As per recent reports, nearly 80 percent of bank operations leaders say their organizations’ existence could be threatened if they don’t update the technology
Lift and shift model: This approach involves moving your application’s underlying resources from an on-premise data center to the cloud as-is. In this option, the application codebase remains the same, the infrastructure is migrated to cloud infrastructure-as-a-service (IaaS), including cloud-based storage, compute, and network resources.
Re-platforming: This approach is also known as ‘lift-tinker-and-shift’. In this approach, a developer might make a few cloud (or other) optimizations in order to achieve some tangible benefit, but they aren’t otherwise changing the core architecture of the application.
Re-architect: In this approach, the legacy monolithic application is re-architected according to the micro-services model, and containerized to roll out modern DevOps practices. This involves decomposing or dividing monolithic application into a collection of services that can be built, deployed and managed independently. It involves materially altering or decomposing the application into services rather than a complete rebuild. It is done by breaking down a monolithic application into a collection of small, loosely coupled micro-services.
Re-building: Contrary to other approaches, in this approach legacy application codes are re-written keeping cloud-native environment in mind. Outdated legacy platforms are replaced with modern framework such as Java & .NET. This approach might take up a lot of resources.
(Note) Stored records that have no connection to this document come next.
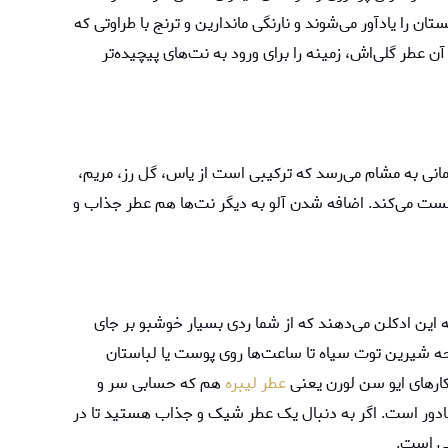
ان را یادآور می‌شوند و نارنگی ماندارین و ترنج با طراوتی که
ا آن عطر گلی‌اش، زمینه را برای ورود به نت‌های پیچیده‌تر
انی به مشام می‌رسد که ترکیبی است از یاس، گل رز، مریم،
رمست می‌کند. اضافه شدن آلو به دیگر نت‌ها هم عطر جذاب و
به این ادکلن می‌دهند که از شما ردی بسیار خوشبو بر جای
حه شیرین توت سیاه تا ساعت‌ها روی پوست یا لباستان
کارهای ایو سن لورن یعنی
عطر لیبره
هم که حسابی سر و
جادور است. اگر به دنبال یک عطر شیک و جذاب هستید تا در
بی است.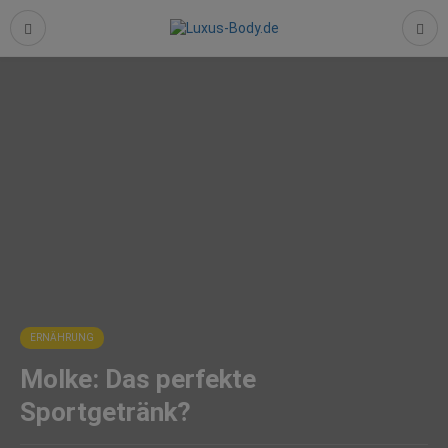
ERNÄHRUNG
Molke: Das perfekte
Sportgetränk?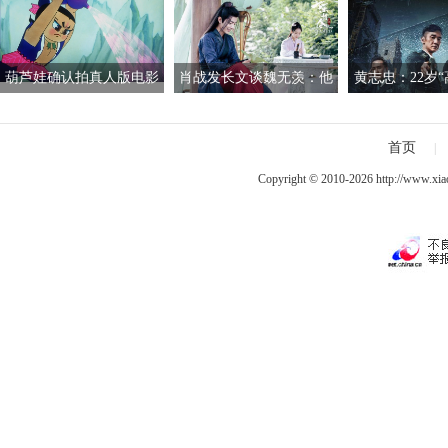
葫芦娃确认拍真人版电影
肖战发长文谈魏无羡：他
黄志忠：22岁“
已获上海电影制片厂授权
就像一束绚丽的烟
中戏 曾仅有1
首页
|
Copyright © 2010-2026
http://www.xia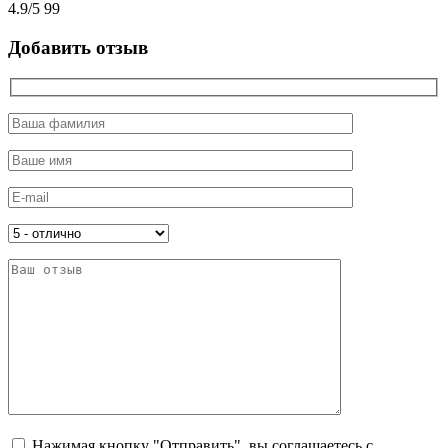
4.9
/
5
99
Добавить отзыв
Нажимая кнопку "Отправить", вы соглашаетесь с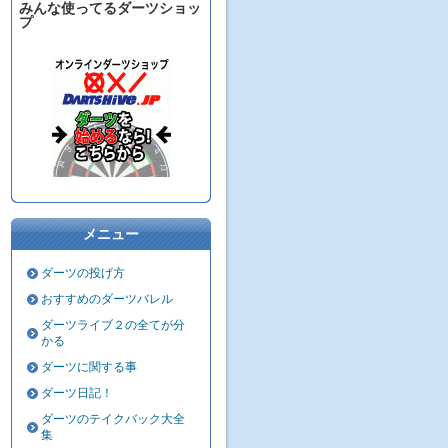
みんな使ってるダーツショッ
プ
メニュー
ダーツの投げ方
おすすめのダーツバレル
ダーツライブ２の全てが分
かる
ダーツに関する事
ダーツ日記！
ダーツのテイクバック大全
集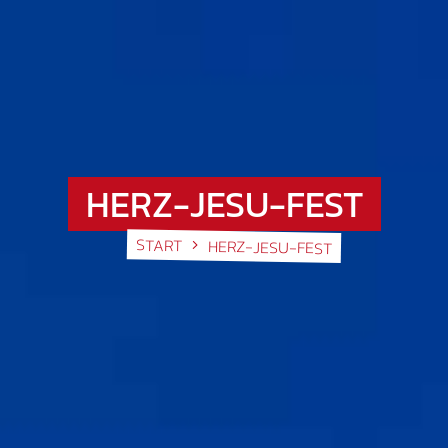
HERZ-JESU-FEST
START
HERZ-JESU-FEST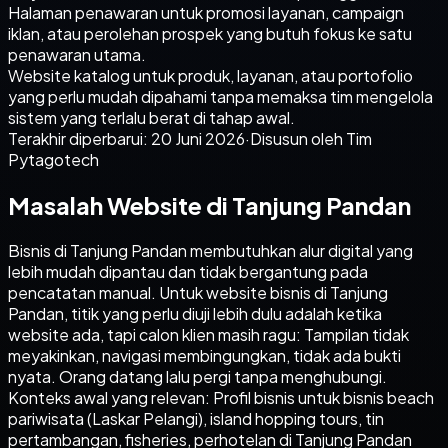
Halaman penawaran untuk promosi layanan, campaign
iklan, atau perolehan prospek yang butuh fokus ke satu
penawaran utama.
Website katalog untuk produk, layanan, atau portofolio
yang perlu mudah dipahami tanpa memaksa tim mengelola
sistem yang terlalu berat di tahap awal.
Terakhir diperbarui:
20 Juni 2026
·
Disusun oleh Tim
Pytagotech
Masalah Website di Tanjung Pandan
Bisnis di Tanjung Pandan membutuhkan alur digital yang
lebih mudah dipantau dan tidak bergantung pada
pencatatan manual. Untuk website bisnis di Tanjung
Pandan, titik yang perlu diuji lebih dulu adalah ketika
website ada, tapi calon klien masih ragu: Tampilan tidak
meyakinkan, navigasi membingungkan, tidak ada bukti
nyata. Orang datang lalu pergi tanpa menghubungi.
Konteks awal yang relevan: Profil bisnis untuk bisnis beach
pariwisata (Laskar Pelangi), island hopping tours, tin
pertambangan, fisheries, perhotelan di Tanjung Pandan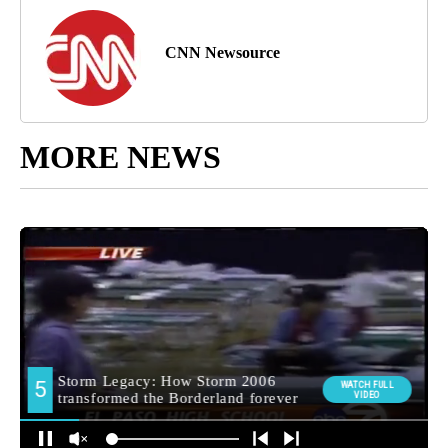
CNN Newsource
MORE NEWS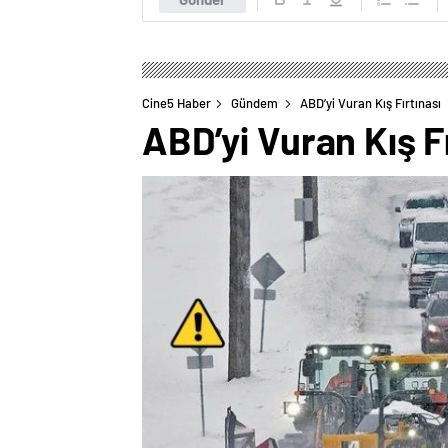
Cine5 Haber
Gündem
ABD’yi Vuran Kış Fırtınası
ABD’yi Vuran Kış Fı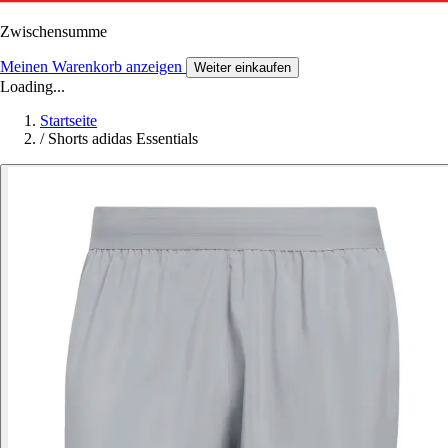
Zwischensumme
Meinen Warenkorb anzeigen
Weiter einkaufen
Loading...
Startseite
/
Shorts adidas Essentials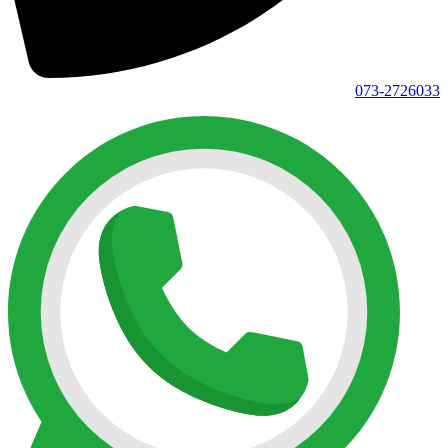
073-2726033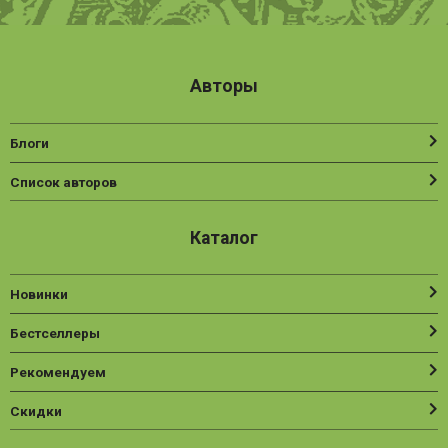
Авторы
Блоги
Список авторов
Каталог
Новинки
Бестселлеры
Рекомендуем
Скидки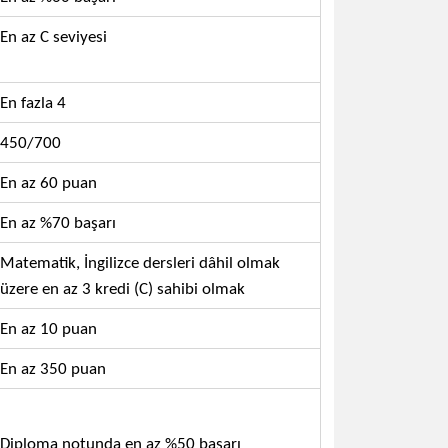
En az C seviyesi
En fazla 4
450/700
En az 60 puan
En az %70 başarı
Matematik, İngilizce dersleri dâhil olmak
üzere en az 3 kredi (C) sahibi olmak
En az 10 puan
En az 350 puan
Diploma notunda en az %50 başarı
However, in the longrun, it yields maximum benefits for being a true digital-native organization.
Whatever the approach may be, in this multifaceted business environment, the banking industry needs to rationalize their complex, ineffective, expensive to manage and outdated IT systems into a simpler, efficient and cost-effective IT portfolio. To achieve this, the IT landscape must be aligned with the organization’s business objectives and must be flexible enough to survive trying times. This implies that legacy applications, traditional operating models and low performing assets and processes must be quickly assessed and upgraded or decomposed basis their effectiveness with respect to future objectives.